That's effectively trapping thousands of Californians, like 20-year-old Sarah Hendrickson, into unemployment or low-paying, dead-end jobs. Hendrickson, who is wrapping up her associate's degree at a community college in San Luis Obispo, says she broke down in tears when her adviser told her she couldn't transfer into the overcrowded local state university for at least another year. "I am kind of stuck in all aspects of my life," she says.
California is the most extreme case, but many other states are closing classroom doors by raising tuition or cutting aid. In Florida, where the higher education budget this year is $153 million, or 4 percent, lower than last year's, many public universities will hike tuition by 15 percent. A year at Stony Brook University in New York, where state legislators have required public colleges to send some of their tuition money to the state's general fund to reduce the deficit, will cost students at least $1,000 more this year. The state of Washington, which has reduced its higher education budget by $168 million, or 10.6 percent, will raise tuition at public universities by about 14 percent this year. Washington's governor, Christine Gregoire, says that raising tuition was the least bad of all the options to make up a $9 billion shortfall over the next two years.

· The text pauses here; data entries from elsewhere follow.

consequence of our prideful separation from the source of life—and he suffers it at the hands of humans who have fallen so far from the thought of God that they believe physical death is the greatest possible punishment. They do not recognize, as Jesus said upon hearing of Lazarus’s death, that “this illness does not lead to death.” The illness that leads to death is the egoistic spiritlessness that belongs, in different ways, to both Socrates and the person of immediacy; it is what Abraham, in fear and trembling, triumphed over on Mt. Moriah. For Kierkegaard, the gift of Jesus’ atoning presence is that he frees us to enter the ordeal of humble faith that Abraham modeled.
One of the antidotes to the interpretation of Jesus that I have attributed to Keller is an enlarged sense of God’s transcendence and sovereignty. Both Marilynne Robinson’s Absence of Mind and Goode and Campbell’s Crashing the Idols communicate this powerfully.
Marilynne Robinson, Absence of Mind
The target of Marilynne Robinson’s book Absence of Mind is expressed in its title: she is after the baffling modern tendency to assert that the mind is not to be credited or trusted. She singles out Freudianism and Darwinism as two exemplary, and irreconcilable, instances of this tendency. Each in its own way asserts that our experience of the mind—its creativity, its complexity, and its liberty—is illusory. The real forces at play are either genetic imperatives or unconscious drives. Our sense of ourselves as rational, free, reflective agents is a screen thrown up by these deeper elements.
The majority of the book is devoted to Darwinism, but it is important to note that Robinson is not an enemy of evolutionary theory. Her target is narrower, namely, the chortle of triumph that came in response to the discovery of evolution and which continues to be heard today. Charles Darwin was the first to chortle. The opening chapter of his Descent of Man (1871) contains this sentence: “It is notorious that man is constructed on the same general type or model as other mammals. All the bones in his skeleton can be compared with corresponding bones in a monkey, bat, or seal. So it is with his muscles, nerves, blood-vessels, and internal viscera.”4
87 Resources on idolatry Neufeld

Although the federal government has increased the number and size of the need-based Pell grants and made it easier to take out and repay federally backed loans, many states, such as Florida and West Virginia, are reining in their financial aid programs. The net result is that the true cost of college for many students is rising at a time when they have less money.
Jon Shure, a tax expert at the Washington-based Center on Budget and Policy Priorities, says state officials and taxpayers used to "subsidize students because that was in the best interests of society. Now the balance is shifting to where students pay more and taxpayers less." That will mean some low-income students who could benefit from college will either be priced out or will hobble themselves with education debt, he says.

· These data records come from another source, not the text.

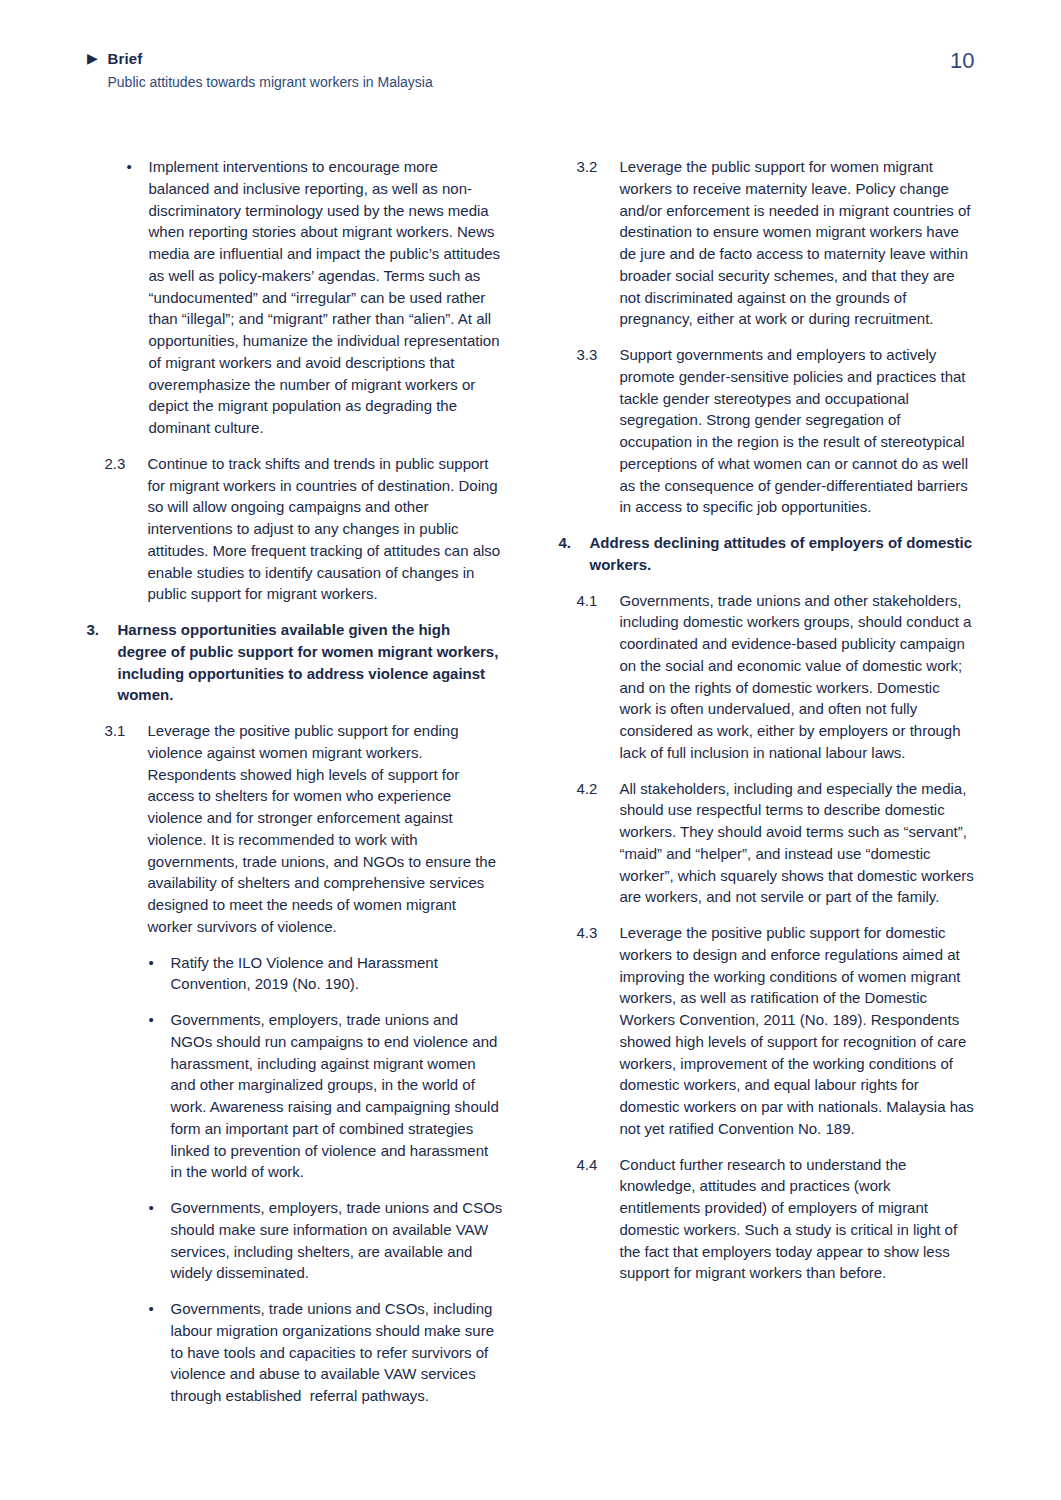▶
Brief
Public attitudes towards migrant workers in Malaysia
10
• Implement interventions to encourage more balanced and inclusive reporting, as well as non-discriminatory terminology used by the news media when reporting stories about migrant workers. News media are influential and impact the public’s attitudes as well as policy-makers’ agendas. Terms such as “undocumented” and “irregular” can be used rather than “illegal”; and “migrant” rather than “alien”. At all opportunities, humanize the individual representation of migrant workers and avoid descriptions that overemphasize the number of migrant workers or depict the migrant population as degrading the dominant culture.
2.3 Continue to track shifts and trends in public support for migrant workers in countries of destination. Doing so will allow ongoing campaigns and other interventions to adjust to any changes in public attitudes. More frequent tracking of attitudes can also enable studies to identify causation of changes in public support for migrant workers.
3. Harness opportunities available given the high degree of public support for women migrant workers, including opportunities to address violence against women.
3.1 Leverage the positive public support for ending violence against women migrant workers. Respondents showed high levels of support for access to shelters for women who experience violence and for stronger enforcement against violence. It is recommended to work with governments, trade unions, and NGOs to ensure the availability of shelters and comprehensive services designed to meet the needs of women migrant worker survivors of violence.
• Ratify the ILO Violence and Harassment Convention, 2019 (No. 190).
• Governments, employers, trade unions and NGOs should run campaigns to end violence and harassment, including against migrant women and other marginalized groups, in the world of work. Awareness raising and campaigning should form an important part of combined strategies linked to prevention of violence and harassment in the world of work.
• Governments, employers, trade unions and CSOs should make sure information on available VAW services, including shelters, are available and widely disseminated.
• Governments, trade unions and CSOs, including labour migration organizations should make sure to have tools and capacities to refer survivors of violence and abuse to available VAW services through established referral pathways.
3.2 Leverage the public support for women migrant workers to receive maternity leave. Policy change and/or enforcement is needed in migrant countries of destination to ensure women migrant workers have de jure and de facto access to maternity leave within broader social security schemes, and that they are not discriminated against on the grounds of pregnancy, either at work or during recruitment.
3.3 Support governments and employers to actively promote gender-sensitive policies and practices that tackle gender stereotypes and occupational segregation. Strong gender segregation of occupation in the region is the result of stereotypical perceptions of what women can or cannot do as well as the consequence of gender-differentiated barriers in access to specific job opportunities.
4. Address declining attitudes of employers of domestic workers.
4.1 Governments, trade unions and other stakeholders, including domestic workers groups, should conduct a coordinated and evidence-based publicity campaign on the social and economic value of domestic work; and on the rights of domestic workers. Domestic work is often undervalued, and often not fully considered as work, either by employers or through lack of full inclusion in national labour laws.
4.2 All stakeholders, including and especially the media, should use respectful terms to describe domestic workers. They should avoid terms such as “servant”, “maid” and “helper”, and instead use “domestic worker”, which squarely shows that domestic workers are workers, and not servile or part of the family.
4.3 Leverage the positive public support for domestic workers to design and enforce regulations aimed at improving the working conditions of women migrant workers, as well as ratification of the Domestic Workers Convention, 2011 (No. 189). Respondents showed high levels of support for recognition of care workers, improvement of the working conditions of domestic workers, and equal labour rights for domestic workers on par with nationals. Malaysia has not yet ratified Convention No. 189.
4.4 Conduct further research to understand the knowledge, attitudes and practices (work entitlements provided) of employers of migrant domestic workers. Such a study is critical in light of the fact that employers today appear to show less support for migrant workers than before.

The recession is making classrooms harder to get into, more expensive—and, possibly, less instructive. Many colleges are saving money by packing more students into fewer courses. Arizona public universities, for example, have laid off thousands of employees and canceled scores of classes and programs in the past year. "You definitely learn less," University of Arizona junior Kevin Ferguson says of his bigger classes. "You can't interact with the professor when you are contending with 200 to 300 other students." Instructors say increased class sizes mean they work many more unpaid hours and have much less time to do, for example, thoughtful grading of papers, let alone research. Instructors' time shortages are being worsened by many colleges' requirements that staffers take unpaid furlough days.
Even seemingly small cuts might threaten the quality of education. The Kentucky community college system has decided not to offer tenure to new hires, prompting outcries that the system will lose the best candidates, who prefer colleges that offer more job security. Florida State University pulled the phones out of English and history professors' offices, saving more than $12,000 a year but sparking complaints that it will be harder for students to reach professors.
No band aid. The cuts also mean fewer choices and opportunities for students. Many colleges are deciding that they can no longer fund less popular courses. Idaho State University, like many other schools, has eliminated some low-enrollment courses such as French, German, Russian, Arabic, and Chinese. Many other schools have eliminated expensive science classes. The University of Nevada-Las Vegas—fictional hometown of television's CSI—has decided to phase out its forensic science program. Others are targeting the arts: Washington State University is disbanding its theater program. The University of West Georgia has canceled some music courses. "I don't believe I've ever seen a more troubling situation" for college music students across the country, says Mark Camphouse, interim chair of George Mason University's music department.